Egg Drop SoupEgg Drop Soup
Add in your stock and stir to combine.

Egg Drop Soup
Beat your eggs.

Egg Drop Soup
And combine your remaining chicken stock and cornstarch.

Egg Drop Soup
Then thinly slice your scallions.

Egg Drop Soup
Using a fork, gradually add your eggs to your hot chicken stock mixture.

Egg Drop Soup
The eggs will cook almost immediately and look like ribbons.

Egg Drop Soup
Stir in your scallions and corn, taste, and adjust seasonings as necessary.

Egg Drop Soup
Portion the soup out into bowls and eat up!


Egg Drop Soup
Prep time: 
Cook time: 
Total time: 
  • 1 tablespoon olive oil
  • 1 teaspoon low-sodium soy sauce
  • 2 cloves garlic, minced
  • 1 1-inch piece of ginger, minced
  • 1 container Knorr Homestyle Stock + 3½ cups of water (or just 3½ cups of chicken or vegetable stock)
  • 3 tablespoons cornstarch + 1 cup water or chicken stock (I used about ½ cup stock and ½ cup water)
  • 2 eggs
  • 1 egg yolk
  • ¼ cup corn kernels
  • ¼ teaspoon sesame oil
  • 4 scallions, thinly sliced
  1. Mince your ginger and garlic. Heat your oil and soy sauce in a large pot or pan over medium heat, then add in your garlic and ginger and cook for a minute or two, until fragrant. Add in your chicken stock and stir to combine and bring to a boil.
  2. In a bowl, combine the cornstarch and extra stock or water and stir to combine. In a separate small bowl, whisk the eggs and egg yolk together and allow them to sit for 1 minute, then drizzle the egg into the boiling broth with a fork, being sure to not let the eggs all cook in one spot. They should look like ribbons.
  3. After the eggs have been added, stir in the cornstarch mixture, corn, sesame oil, and scallions. Taste and add in salt and pepper, if you feel it is needed. Divide into bowl and serve.


21 Responses

  1. […] today. On Modern Destiny. Egg Drop Soup The Crepes of Wrath Thu, December 29, 2011 2:35 PM UTC The Crepes of Wrath Rate this story Loading … Share (function(){var […]

  2. Anthony says:

    That does look much simpler than I expected; I’ll have to give this a try.

    Have a happy New Year! :)

  3. Rhonda says:

    I made this a long time ago, but your recipe looks better. I will give it a try.

  4. Deanna B says:

    I always thought egg drop soup was harder to make. I’ll have to add it to the menu the next time I make Chinese food.
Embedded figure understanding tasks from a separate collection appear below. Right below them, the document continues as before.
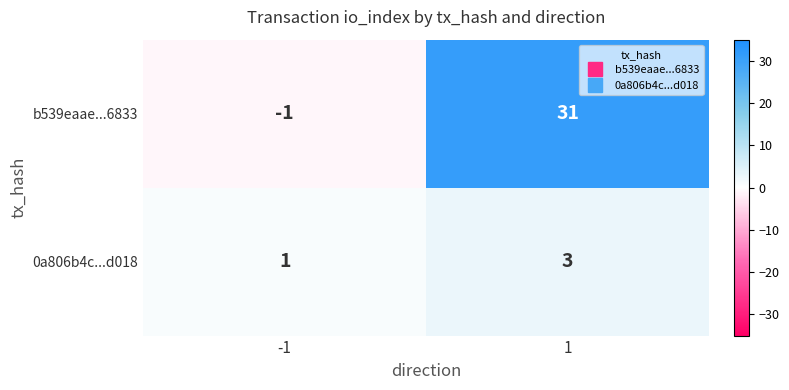

Rank the series by their maximum value, from lowest to highest.

0a806b4c...d018, b539eaae...6833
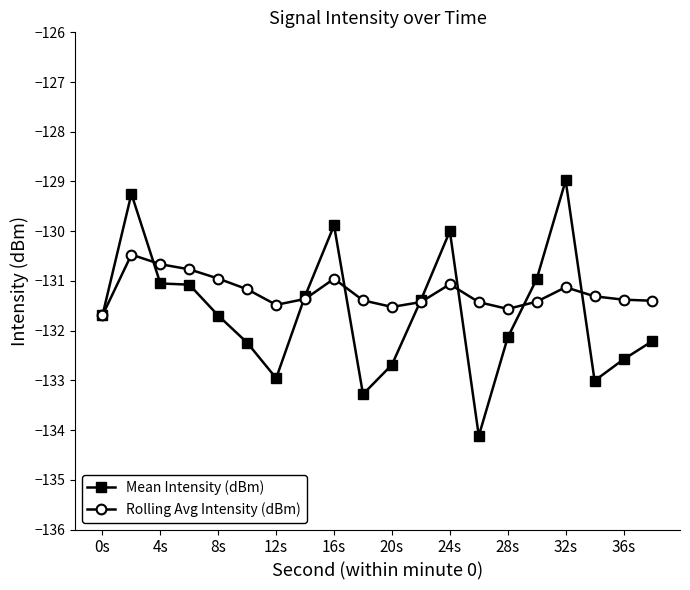

True or false: Mean Intensity (dBm) has more than 0 interior local peaks.

True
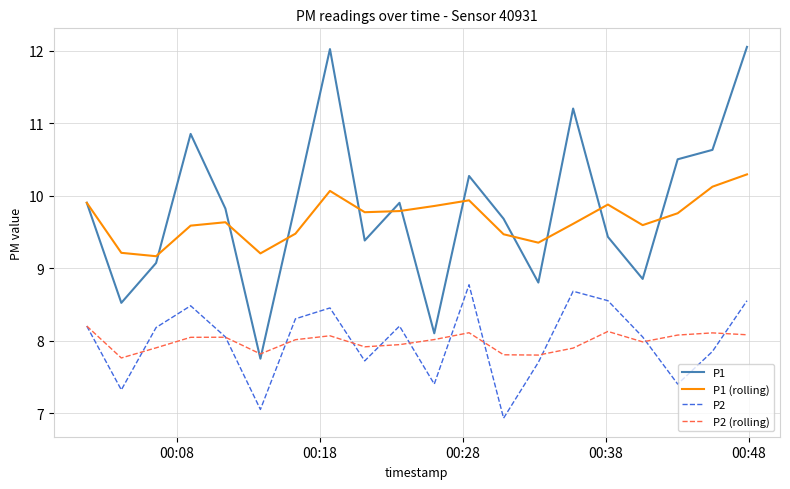

What is the minimum value for P2?

6.9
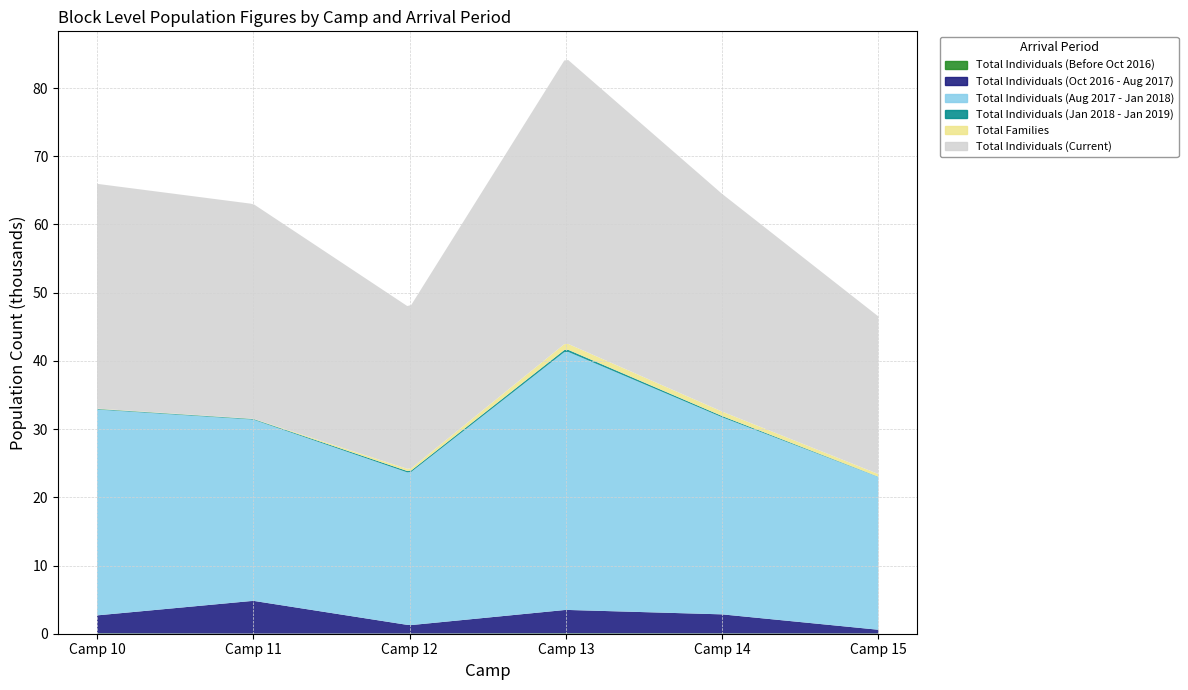

Reading left to right, extract all data points from this chart.

Total Individuals (Before Oct 2016): 56	23	33	60	44	40
Total Individuals (Oct 2016 - Aug 2017): 2633	4799	1212	3433	2795	542
Total Individuals (Aug 2017 - Jan 2018): 30178	26569	22291	37971	28897	22406
Total Individuals (Jan 2018 - Jan 2019): 86	89	207	306	176	30
Total Families: 52	35	326	869	656	389
Total Individuals (Current): 32953	31487	23745	41770	31912	23106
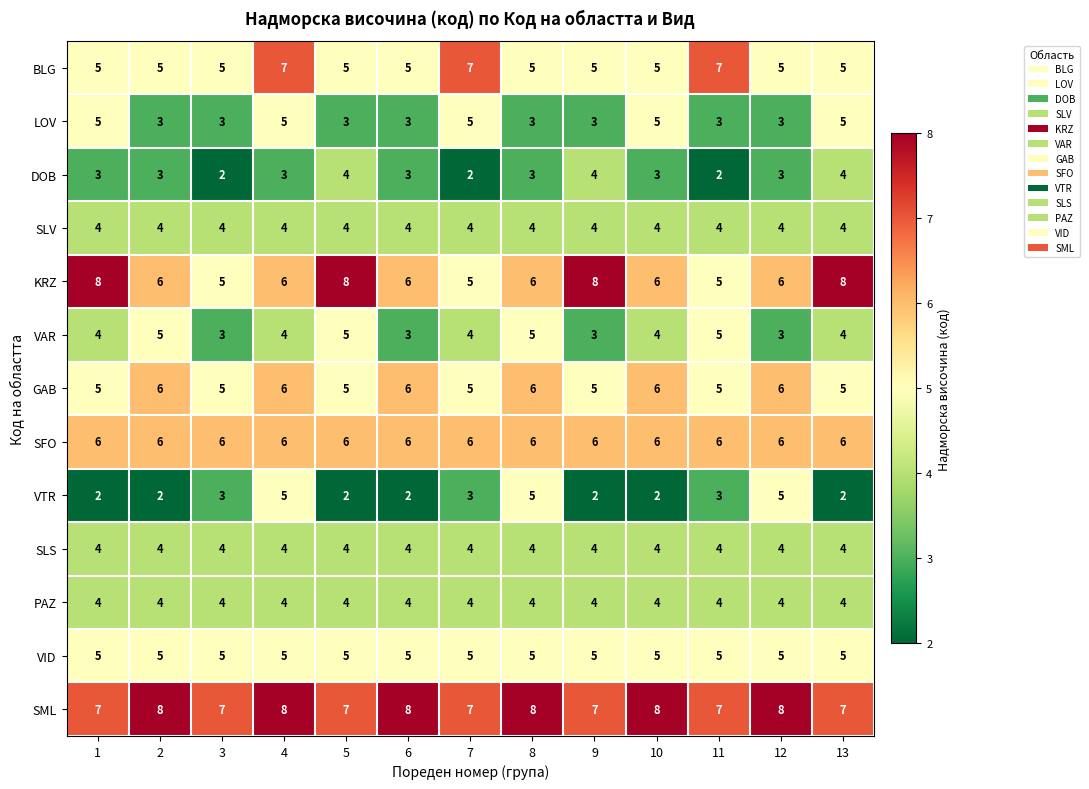

What is the minimum value shown in the chart?

2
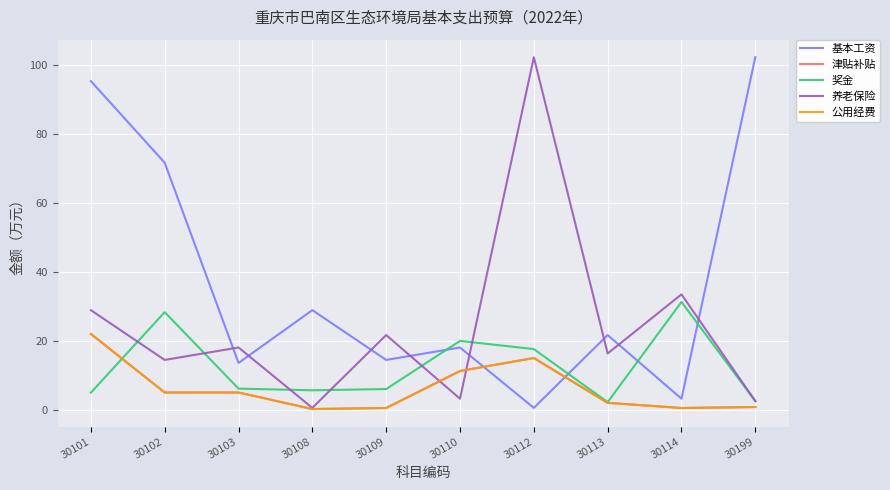

In 公用经费, how many points are lower than both neighbors (excluding endpoints)?

2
  5. I’ve never attempted to make egg drop soup myself, but this has inspired me to make a vegetarian version at home! Thanks!

  6. Rachael says:

    So simple and I’ve always wanted to make this for my mom, who loooooooooooves egg drop soup! Happy New Year to you and Kramer ~ looking forward to further deliciousness in 2012!

  7. Erin says:

    Is that a new Le Crueset pan there? This looks so simple and easy, can’t wait to make some with these cold days approaching!

  8. Emma says:

    I can’t wait to try this-a much more complicated soup is currently simmering on the stove, and this will be waaaay better for work nights! :)

  9. Amanda says:

    Just made this – delicious! I misinterpreted the the ginger as an 11-inch piece minced instead of 1 1-inch piece minced and added waayyy too much ginger. Good thing I like ginger!

  10. Sonia says:

    I go on Stumbleupon to find all kinds of recipes for new meal ideas at home. It is rare to find a blog that I want to make every dish posted! LoL. Thanks for your recipes. They look great. I want to try this soup. My hubby would LOVE it!

  11. Amanda says:

    Make this last night and it was so easy and delicious – perfect food for a cold, lazy night! I added a tablespoon of rice vinegar and some sambal to give it a little kick. Thanks for another great recipe!